Background: The transferrin receptor (TfR) regulates the cellular uptake of serum iron. Although the TfR serves as a model system for endocytosis receptors, neither crystal structure analysis nor electron microscopy has yet revealed the molecular dimensions of the TfR. To derive the first molecular model, we analyzed purified, lipid-reconstituted human TfR by high-resolution electron microscopy.

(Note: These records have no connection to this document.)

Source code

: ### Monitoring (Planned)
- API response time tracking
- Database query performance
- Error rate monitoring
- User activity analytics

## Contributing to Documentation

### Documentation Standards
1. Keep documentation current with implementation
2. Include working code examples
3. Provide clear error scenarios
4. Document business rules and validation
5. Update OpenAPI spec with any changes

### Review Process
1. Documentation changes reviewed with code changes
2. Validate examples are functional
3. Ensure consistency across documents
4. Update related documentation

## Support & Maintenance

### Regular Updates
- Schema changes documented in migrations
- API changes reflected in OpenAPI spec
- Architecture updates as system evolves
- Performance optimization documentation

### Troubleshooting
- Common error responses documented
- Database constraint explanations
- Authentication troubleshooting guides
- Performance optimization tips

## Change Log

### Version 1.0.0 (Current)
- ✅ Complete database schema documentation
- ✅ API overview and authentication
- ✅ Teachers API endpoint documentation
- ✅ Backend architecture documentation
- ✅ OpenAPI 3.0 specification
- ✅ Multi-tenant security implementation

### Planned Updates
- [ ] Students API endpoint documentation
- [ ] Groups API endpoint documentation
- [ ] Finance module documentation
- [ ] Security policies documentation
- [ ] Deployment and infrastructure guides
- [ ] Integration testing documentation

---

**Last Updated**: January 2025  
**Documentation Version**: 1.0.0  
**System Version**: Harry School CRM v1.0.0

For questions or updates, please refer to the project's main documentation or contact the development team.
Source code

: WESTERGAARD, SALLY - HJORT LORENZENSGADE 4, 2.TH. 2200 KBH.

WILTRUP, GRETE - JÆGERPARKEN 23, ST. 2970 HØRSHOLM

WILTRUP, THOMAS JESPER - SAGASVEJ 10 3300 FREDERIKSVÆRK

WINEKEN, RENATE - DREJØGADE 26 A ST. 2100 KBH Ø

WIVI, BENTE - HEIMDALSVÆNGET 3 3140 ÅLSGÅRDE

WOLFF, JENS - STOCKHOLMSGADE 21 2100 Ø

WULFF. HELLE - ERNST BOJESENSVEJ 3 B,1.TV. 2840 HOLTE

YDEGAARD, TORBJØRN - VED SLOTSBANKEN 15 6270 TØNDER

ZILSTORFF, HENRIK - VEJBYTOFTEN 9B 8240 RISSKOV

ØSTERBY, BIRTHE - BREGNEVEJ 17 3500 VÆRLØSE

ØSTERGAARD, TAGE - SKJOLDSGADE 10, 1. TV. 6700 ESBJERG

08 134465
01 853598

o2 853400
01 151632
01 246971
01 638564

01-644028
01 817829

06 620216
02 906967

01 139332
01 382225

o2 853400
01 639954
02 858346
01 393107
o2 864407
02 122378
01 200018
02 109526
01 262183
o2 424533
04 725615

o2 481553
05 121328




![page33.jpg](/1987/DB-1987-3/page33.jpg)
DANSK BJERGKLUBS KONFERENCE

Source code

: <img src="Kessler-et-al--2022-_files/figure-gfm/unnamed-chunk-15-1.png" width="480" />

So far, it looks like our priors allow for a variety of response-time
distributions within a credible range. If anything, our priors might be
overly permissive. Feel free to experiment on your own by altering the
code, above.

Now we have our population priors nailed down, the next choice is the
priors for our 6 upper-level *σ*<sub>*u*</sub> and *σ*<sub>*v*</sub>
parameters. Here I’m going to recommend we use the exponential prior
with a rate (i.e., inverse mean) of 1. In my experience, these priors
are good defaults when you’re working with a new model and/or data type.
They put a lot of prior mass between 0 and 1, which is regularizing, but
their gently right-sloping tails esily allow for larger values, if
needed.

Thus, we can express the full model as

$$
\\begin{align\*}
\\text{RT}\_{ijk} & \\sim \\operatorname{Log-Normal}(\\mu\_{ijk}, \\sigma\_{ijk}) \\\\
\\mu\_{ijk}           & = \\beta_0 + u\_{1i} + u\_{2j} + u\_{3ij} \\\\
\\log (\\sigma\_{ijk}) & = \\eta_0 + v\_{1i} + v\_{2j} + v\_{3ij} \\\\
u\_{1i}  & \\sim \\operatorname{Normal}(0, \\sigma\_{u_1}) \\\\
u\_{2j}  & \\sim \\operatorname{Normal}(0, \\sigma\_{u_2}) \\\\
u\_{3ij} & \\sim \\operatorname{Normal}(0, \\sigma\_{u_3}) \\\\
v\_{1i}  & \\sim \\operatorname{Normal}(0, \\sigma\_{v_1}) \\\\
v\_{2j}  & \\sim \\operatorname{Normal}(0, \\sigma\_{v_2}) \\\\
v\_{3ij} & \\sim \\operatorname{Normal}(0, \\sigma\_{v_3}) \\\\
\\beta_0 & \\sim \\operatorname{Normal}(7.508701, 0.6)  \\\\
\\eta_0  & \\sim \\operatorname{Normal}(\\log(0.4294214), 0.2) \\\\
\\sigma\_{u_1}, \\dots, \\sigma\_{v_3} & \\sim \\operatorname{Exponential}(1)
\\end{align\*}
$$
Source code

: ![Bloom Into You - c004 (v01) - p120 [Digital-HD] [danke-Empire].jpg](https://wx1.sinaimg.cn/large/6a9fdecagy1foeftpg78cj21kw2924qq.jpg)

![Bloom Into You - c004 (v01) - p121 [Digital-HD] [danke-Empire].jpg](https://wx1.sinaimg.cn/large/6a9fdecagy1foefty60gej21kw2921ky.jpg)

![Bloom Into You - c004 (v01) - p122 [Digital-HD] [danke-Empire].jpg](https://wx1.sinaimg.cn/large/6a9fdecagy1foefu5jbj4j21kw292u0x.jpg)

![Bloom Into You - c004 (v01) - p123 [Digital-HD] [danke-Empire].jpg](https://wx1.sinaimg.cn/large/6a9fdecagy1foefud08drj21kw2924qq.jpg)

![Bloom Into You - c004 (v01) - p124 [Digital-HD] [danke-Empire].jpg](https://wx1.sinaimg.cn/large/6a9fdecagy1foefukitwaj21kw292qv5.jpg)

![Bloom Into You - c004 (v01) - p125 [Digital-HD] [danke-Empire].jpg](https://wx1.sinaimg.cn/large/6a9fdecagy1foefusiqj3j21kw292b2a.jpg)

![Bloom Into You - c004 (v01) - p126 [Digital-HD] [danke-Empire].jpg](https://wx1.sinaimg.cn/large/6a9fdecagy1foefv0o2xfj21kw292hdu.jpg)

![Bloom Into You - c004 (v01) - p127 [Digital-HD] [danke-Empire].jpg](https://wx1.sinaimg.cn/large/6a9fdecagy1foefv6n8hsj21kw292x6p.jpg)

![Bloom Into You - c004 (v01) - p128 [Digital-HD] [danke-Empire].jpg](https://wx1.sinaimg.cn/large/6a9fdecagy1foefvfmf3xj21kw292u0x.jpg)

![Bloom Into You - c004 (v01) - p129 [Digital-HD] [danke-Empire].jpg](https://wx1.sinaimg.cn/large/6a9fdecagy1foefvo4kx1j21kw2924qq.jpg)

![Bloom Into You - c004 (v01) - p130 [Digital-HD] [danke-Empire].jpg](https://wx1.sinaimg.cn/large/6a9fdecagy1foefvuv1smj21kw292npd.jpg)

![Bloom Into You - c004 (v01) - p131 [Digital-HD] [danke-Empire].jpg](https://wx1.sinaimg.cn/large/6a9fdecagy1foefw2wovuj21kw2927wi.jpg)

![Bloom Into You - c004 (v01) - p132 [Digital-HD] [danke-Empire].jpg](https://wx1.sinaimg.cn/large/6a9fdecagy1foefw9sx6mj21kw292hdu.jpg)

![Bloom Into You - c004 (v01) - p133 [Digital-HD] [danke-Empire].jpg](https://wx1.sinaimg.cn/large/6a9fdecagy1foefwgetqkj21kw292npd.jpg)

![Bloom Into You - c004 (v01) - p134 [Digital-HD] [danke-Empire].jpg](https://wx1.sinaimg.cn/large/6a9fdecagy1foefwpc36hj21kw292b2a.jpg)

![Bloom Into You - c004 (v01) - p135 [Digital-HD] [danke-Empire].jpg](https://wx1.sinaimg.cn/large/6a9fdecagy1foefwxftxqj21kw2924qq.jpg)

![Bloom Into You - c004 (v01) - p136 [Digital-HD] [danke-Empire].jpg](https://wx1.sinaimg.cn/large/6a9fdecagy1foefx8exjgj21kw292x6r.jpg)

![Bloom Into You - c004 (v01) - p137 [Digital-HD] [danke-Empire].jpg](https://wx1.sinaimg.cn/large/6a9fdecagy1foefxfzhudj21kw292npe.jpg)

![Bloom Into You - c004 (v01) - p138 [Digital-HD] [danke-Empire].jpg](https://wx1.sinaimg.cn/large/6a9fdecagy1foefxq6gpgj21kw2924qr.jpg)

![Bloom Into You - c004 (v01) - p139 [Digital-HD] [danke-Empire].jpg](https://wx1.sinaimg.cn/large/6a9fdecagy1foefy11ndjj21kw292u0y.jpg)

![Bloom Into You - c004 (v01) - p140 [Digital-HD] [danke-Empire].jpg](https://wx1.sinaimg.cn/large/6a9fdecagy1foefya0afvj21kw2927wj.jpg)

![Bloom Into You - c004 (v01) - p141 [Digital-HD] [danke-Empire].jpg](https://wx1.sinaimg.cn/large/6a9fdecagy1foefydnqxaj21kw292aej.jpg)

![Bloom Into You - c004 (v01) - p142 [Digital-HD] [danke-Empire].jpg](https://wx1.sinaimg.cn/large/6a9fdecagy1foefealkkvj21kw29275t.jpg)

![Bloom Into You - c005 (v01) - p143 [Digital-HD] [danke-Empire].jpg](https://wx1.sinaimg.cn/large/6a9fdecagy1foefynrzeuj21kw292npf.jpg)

Results: A structural model of phospholipid-reconstituted TfR was derived from 72 cryo-electron microscopic images. The TfR dimer consists of a large extracellular globular domain (6.4 x 7.5 x 10.5 nm) separated from the membrane by a thin molecular stalk (2.9 nm). A comparative protein sequence analysis suggests that the stalk corresponds to amino acid residues 89-126. Under phospholipid-reconstitution conditions, the human TfR not only integrates into vesicles, but also forms rosette-like structures called proteoparticles. Scanning transmission electron microscopy revealed an overall diameter of 31.5 nm and a molecular mass of 1669 +/- 26 kDa for the proteoparticles, corresponding to nine TfR dimers. The average mass of a single receptor dimer was determined as being 186 +/- 4 kDa.
Conclusions: Proteoparticles resemble TfR exosomes that are expelled by sheep reticulocytes upon maturation. The structure of proteoparticles in vitro is thus interpreted as being the result of the TfR's strong self-association potential, which might facilitate the endosomal sequestration of the TfR away from other membrane proteins and its subsequent return to the cell surface within tubular structures. The stalk is assumed to facilitate the tight packing of receptor molecules in coated pits and recycling tubuli.